Amazing work that these investigators do.
Agree 100%. I've seen them pull more than one rabbit out of a hat from a pile of wreckage that would all fit in 55-gallon barrels. Unfortunately, some people out there think those same investigators are fools and purposely hiding things when they are personally investigated and don't want to accept the truth of the matter.
 
Not to show my lack of knowledge or experience (that's way too easy), but rather to continue learning....

Would there have been a way to maintain control of the aircraft? One of the emergency exercises my CFI had me do involved simulated loss of yoke control (broken cable, snapped u-joints, whatever) in my Cherokee. Was more than able to maneuver the plane using hand-crank trim, rudder, and throttle into an appropriate and safe approach to landing, although we terminated the drill about 50' AGL and did a go-round under full control.

I realize that it is one thing to know ahead of time what the challenge will be and act accordingly vs. being faced with a sudden inexplicable loss-of-control situation, and also that the control surfaces (stabilator vs stabilizer on the Otter) are different.

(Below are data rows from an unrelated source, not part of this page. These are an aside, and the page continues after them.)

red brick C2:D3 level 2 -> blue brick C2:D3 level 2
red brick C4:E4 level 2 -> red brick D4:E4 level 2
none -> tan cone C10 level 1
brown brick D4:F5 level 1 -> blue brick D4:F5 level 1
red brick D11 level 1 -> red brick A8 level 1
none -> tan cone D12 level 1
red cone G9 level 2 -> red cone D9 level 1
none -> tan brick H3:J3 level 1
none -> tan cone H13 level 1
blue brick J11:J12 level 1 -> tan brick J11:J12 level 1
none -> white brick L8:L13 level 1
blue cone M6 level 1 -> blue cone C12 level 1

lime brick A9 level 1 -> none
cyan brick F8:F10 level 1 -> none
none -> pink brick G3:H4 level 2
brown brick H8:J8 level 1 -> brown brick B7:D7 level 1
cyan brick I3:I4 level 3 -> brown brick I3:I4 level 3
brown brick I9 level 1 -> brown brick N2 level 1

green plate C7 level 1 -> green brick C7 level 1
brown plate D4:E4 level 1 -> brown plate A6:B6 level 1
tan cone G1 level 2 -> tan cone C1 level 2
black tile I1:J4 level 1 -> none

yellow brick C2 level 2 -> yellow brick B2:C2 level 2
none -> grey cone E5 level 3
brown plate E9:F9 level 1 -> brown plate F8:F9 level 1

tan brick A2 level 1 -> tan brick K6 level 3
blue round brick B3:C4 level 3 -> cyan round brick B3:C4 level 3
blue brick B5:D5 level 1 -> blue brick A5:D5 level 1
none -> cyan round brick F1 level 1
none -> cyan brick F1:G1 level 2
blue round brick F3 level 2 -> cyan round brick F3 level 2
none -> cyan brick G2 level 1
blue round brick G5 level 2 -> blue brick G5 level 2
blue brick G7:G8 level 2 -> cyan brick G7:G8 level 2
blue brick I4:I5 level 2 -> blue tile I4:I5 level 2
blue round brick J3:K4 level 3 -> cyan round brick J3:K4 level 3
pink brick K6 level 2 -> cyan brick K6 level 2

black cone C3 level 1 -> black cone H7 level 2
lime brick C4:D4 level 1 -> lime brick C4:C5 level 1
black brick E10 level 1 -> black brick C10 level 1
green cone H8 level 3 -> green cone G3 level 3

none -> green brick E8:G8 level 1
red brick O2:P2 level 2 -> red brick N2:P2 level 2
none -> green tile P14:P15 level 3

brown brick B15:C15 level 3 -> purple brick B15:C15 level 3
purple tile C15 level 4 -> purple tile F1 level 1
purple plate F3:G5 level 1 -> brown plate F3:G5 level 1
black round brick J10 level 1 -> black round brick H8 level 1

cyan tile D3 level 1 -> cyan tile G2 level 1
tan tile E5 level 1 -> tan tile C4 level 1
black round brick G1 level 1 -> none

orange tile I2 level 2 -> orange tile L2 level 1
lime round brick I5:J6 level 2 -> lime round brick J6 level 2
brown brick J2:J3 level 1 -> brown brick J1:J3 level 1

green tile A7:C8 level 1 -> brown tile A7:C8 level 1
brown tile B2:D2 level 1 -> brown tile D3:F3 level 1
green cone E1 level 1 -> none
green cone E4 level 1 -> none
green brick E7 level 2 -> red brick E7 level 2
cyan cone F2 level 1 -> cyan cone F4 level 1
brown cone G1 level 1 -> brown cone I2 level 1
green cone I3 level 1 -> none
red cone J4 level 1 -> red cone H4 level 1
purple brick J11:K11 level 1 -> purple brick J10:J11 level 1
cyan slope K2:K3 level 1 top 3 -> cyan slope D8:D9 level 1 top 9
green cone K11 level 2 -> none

Still, in the interest of thinking through the possibilities, was there a way to maintain control of this aircraft given the facts we have?
 
Not to show my lack of knowledge or experience (that's way too easy), but rather to continue learning....

Would there have been a way to maintain control of the aircraft? One of the emergency exercises my CFI had me do involved simulated loss of yoke control (broken cable, snapped u-joints, whatever) in my Cherokee. Was more than able to maneuver the plane using hand-crank trim, rudder, and throttle into an appropriate and safe approach to landing, although we terminated the drill about 50' AGL and did a go-round under full control.
Depends on the nature of the failure. Probably, what happened when it failed is that the horizontal stabilizer went to the maximum travel. Try the loss of control exercise with the instructor holding the yoke full forward instead of in a level flight position. Trim, rudder, and throttle aren't likely to help much....

Ron Wanttaja
 
Still, in the interest of thinking through the possibilities, was there a way to maintain control of this aircraft given the facts we have?
From a mechanical standpoint, doubtful. There may have been a one in a million CG configuration that may have kept the aircraft in "level" flight, but any movement outside that configuration would have ended in the same manner. And given the DHC3 has such a large CG envelope, I'm quite sure tail control authority played a big part in that envelope so any loss of that authority would not end positively.